# Special Model T Fasteners



## GarageGuy (Apr 22, 2015)

One of the local car guys is restoring a 1923 Model T, and needed the special fasteners that mount the wooden framework for the top. He looked everywhere and they weren't available anymore, so he asked if I could make some for him. The two brown rusty ones are Henry Ford originals (92 years old), and the 26 silver ones are the replacements I made for him.

GG


----------



## GK1918 (Apr 22, 2015)

Nice job surprised Mac's or Langs don't have em.  By the way is this for a closed car?  I too have a 1923 touring -I see none on
mine

sam


----------



## itsme_Bernie (Apr 22, 2015)

That's gotta be great, making parts to keep a classic on the road!  Wow!  Can you show pics of the car someday when it's getting put together?


Bernie


----------



## bluegrass-engineer (Apr 22, 2015)

Nice.  What is the pitch on the thread?  Could you tap the threads or did you have to turn them?


----------



## w9jbc (Apr 22, 2015)

Just a guess but I'd say they're a tapped thread it would be real difficult to single point am internal thread that small.


----------



## GarageGuy (Apr 23, 2015)

GK1918 said:


> Nice job surprised Mac's or Langs don't have em.  By the way is this for a closed car?  I too have a 1923 touring -I see none on
> mine
> sam



Those places may have them, I don't know where he looked before asking if I could make them for him.  Yes, it is a closed car, I'm not sure if it's a 2 door sedan... it has a back seat and would seat 5 people.  I thought it was a 1923, but I could be off a year or two.  These hold the wood roof framework on to the steel body, and then the canvas top covers it all so you can't see it.  There are bolts that stick up from the inside of the car, somewhat like carriage bolts, but you actually tighten these fasteners from the outside of the car before the canvas goes on.



itsme_Bernie said:


> That's gotta be great, making parts to keep a classic on the road!  Wow!  Can you show pics of the car someday when it's getting put together?
> Bernie



I'm a car guy, and I like helping the other car guys with parts or modifications when I can.  The car is a runner.  He is replacing the roof, headliner, and interior.  The rest of the car is ready for a drive right now.  It's currently in storage, so I don't know if I can get a photo of it or not, but I'll see what I can do.



bluegrass-engineer said:


> Nice.  What is the pitch on the thread?  Could you tap the threads or did you have to turn them?

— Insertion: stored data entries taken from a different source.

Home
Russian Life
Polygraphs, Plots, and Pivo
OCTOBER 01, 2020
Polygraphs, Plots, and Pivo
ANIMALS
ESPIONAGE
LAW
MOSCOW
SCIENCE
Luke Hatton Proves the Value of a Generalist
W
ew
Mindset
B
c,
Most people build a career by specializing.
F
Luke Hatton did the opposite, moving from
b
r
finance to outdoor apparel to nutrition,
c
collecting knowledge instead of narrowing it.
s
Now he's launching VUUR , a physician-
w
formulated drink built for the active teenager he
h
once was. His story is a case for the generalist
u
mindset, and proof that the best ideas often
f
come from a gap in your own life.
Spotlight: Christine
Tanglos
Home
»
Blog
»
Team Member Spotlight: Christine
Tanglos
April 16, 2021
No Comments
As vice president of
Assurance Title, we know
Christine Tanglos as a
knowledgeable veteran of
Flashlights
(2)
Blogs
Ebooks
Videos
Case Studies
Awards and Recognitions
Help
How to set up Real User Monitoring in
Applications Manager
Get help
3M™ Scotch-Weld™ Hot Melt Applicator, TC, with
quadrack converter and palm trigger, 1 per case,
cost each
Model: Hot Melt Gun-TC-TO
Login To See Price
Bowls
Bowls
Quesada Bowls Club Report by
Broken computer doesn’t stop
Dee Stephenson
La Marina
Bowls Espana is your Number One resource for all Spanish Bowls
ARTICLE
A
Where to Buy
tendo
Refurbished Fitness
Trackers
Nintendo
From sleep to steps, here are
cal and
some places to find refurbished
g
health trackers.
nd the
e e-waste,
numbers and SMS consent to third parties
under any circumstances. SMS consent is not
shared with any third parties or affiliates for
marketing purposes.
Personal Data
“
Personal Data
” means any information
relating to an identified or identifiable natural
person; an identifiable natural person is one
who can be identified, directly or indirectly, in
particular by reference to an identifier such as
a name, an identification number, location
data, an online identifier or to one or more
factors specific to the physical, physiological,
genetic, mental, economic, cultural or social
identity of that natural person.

The threads are 1/4 20TPI, so very standard stuff.  They are tapped.  It would have been a much easier job with a nice HSS spiral flute tap, but my old dull carbon steel taper tap is all I had to work with on this project.  That was the hardest part of the job.


----------



## GarageGuy (Apr 23, 2015)

He told me he didn't have the tool to install these fasteners, so I made one for him today.  I pulled a piece of A-286 out of my metal box, not really knowing what it was.  Interesting stuff!  My band saw made it halfway through a 5/8" rod before giving up.  I ended up using a high speed abrasive cutoff tool to finish the cut, and all carbide cutting tools after that.  I put a 1/2" hex head on it so he could use a socket & ratchet to turn it.  The bolt can't stick out past the top of the fastener anyway, otherwise it could tear through the canvas top material.

GG


----------



## davidh (Apr 23, 2015)

thats the mother of necessity.  nice little project.


----------